TEXT EXCERPT
- - -

I had the opportunity to meet Jean Shinoda Bolen and attend a workshop she led on “Illness as a Soul Journey.” Such a tiny woman (well under five feet tall), such a large presence!
I also attended a lecture by David Abram (author of The Spell of the Sensuous, and the person who, at Lynn Kaufmann’s request, got the very shy George Lucas and Joseph Campbell talking to one another the first time they met, at an event called “The Inner Reaches of Outer Space” in tandem with the release of the book of the same name, by performing a magic trick that required them to hold each other’s hands), entitled “The Storied Earth: Rejuvenating Oral Culture as an Ecological Imperative.”
Alas, coordinating and funding a multi-day event with multiple performers, presenters, vendors, and over a thousand attendees is truly challenging (as I learned six years later, when I was a co-chair of the Symposium for the Study of Myth). I’m surprised the organizers were able to pull it off twice – but as an attendee, I enjoyed every minute.
Andy,
Thank you so much for your rich, detailed, elegant reply to my initial questions. It’s a joy to read, and re-read, savoring every sentence, every paragraph, and then taking the time to absorb the thoughts you share, allowing them to sink in and simmer on the periphery of consciousness for a few days
. . . which is part of the reason it has taken me so long to respond – that, plus my tendency towards excessive verbosity, which can sometimes drown out other voices – so I thought I would hang back for a bit and give others a chance to speak first.
You write
As for the role of ritual in enabling the individual to participate fully in the mysterium tremendum, some wonderful insights come to us from the world of anthropology. I work with a research organization called The Society for the Anthropology of Consciousness. Our work is centered on exploring all of the ways humans interact with, define, engage, and interpret the contours of individual and collective consciousness. And several of our founders were insistent on the vital role of direct experience in the process of encountering and relating to nonlocal consciousness. In other words, the vital role of ritual in the process of the transformation of self. Scholars from our group like Edith Turner and Carlos Castaneda insisted that many of the deepest truths of our human journey could not be understood unless directly experienced. To know them intellectually was only a small part of encountering their full transformative potential.”

- - -

DATASET RECORDS
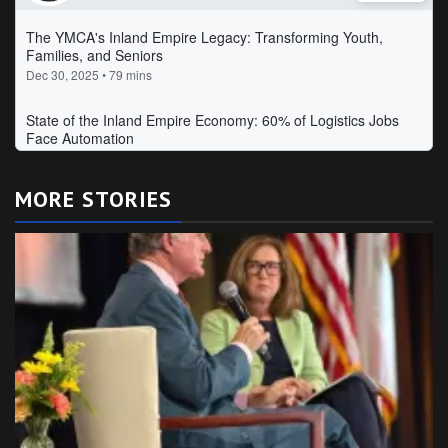
MORE STORIES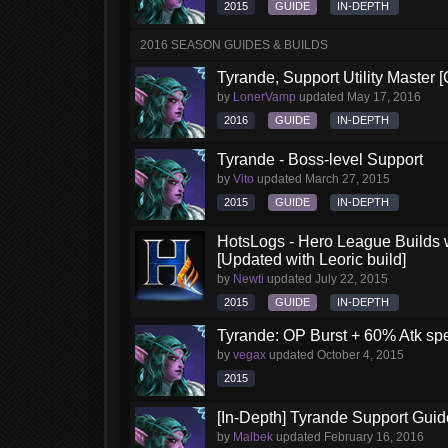
2015
GUIDE
IN-DEPTH
2016 SEASON GUIDES & BUILDS
Tyrande, Support Utility Master 
by
LonerVamp
updated
May 17, 2016
2016
GUIDE
IN-DEPTH
Tyrande - Boss-level Support
by
Vito
updated
March 27, 2015
2015
GUIDE
IN-DEPTH
HotsLogs - Hero League Builds 
[Updated with Leoric build]
by
Newti
updated
July 22, 2015
2015
GUIDE
IN-DEPTH
Tyrande: OP Burst + 60% Atk sp
by
vegax
updated
October 4, 2015
2015
[In-Depth] Tyrande Support Guid
by
Malbek
updated
February 16, 2016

- - -

USING THE INFORMATION
1) Answer these questions using the excerpt on myth and ritual above:
(a) How tall was Jean Shinoda Bolen, according to the excerpt?
(b) What was the event called at which George Lucas and Joseph Campbell first met?
(c) Which research organization is named in the quoted passage?
2) Set down, word for word, everything in the excerpt on myth and ritual from "I also attended" down to "enjoyed every minute.".
3) Please supply the next part of the excerpt on myth and ritual, picking up after its final sentence.

RESULTS FOR EACH TASK
1)
(a) Well under five feet tall.
(b) "The Inner Reaches of Outer Space."
(c) The Society for the Anthropology of Consciousness.

2)
I also attended a lecture by David Abram (author of The Spell of the Sensuous, and the person who, at Lynn Kaufmann’s request, got the very shy George Lucas and Joseph Campbell talking to one another the first time they met, at an event called “The Inner Reaches of Outer Space” in tandem with the release of the book of the same name, by performing a magic trick that required them to hold each other’s hands), entitled “The Storied Earth: Rejuvenating Oral Culture as an Ecological Imperative.”
Alas, coordinating and funding a multi-day event with multiple performers, presenters, vendors, and over a thousand attendees is truly challenging (as I learned six years later, when I was a co-chair of the Symposium for the Study of Myth). I’m surprised the organizers were able to pull it off twice – but as an attendee, I enjoyed every minute.

3)
Intriguing to me how the study of mythology has come to be so closely associated with depth psychology today (understandably so, given Jung’s earnest attention to the archetypal imagery of myth), yet often glosses over the contributions of anthropology – a mistake Joseph Campbell does not make; in fact, his identification of the Hero’s Journey trajectory recurring throughout the myths of so many different cultures owes much to ethnographer/folklorist/cultural anthropologist Arnold van Gennep’s 1909 work, Les Rites de Passage (Rites of Passage); on a related note, Victor Turner is one anthropologist whose fieldwork among the Ndembu in Zambia (e.g. The Ritual Process: Structure and Anti-Structure) independently arrives at – and serves to confirm – many of the same observations, though without seeming to take any notice of Campbell’s work.
Your observations in your reply to Mythicwarrior, re the intersection of dreams and culture, also relates to the above. I have a whole shelf of volumes on dreams and dreamwork, most written either by Jungians (and a couple Freudians, including, of course, Sigmund himself) or lay people heavily influenced by Jung – but one of my favorites is a collection of essays published by the School of American Research and edited by Barbara Tedlock (Distinguished Professor of Anthropology at SUNY, Buffalo), titled Dreaming: Anthropological and Psychological Interpretations: eleven anthropologist share papers describing their observations of how indigenous peoples, from the Zuni in New Mexico to the Kalapalo of Brazil or the Sambia in Papua New Guinea, experience, share, and work with (or sometimes ignore) dream experiences (which are often closely entwined with their mythologies).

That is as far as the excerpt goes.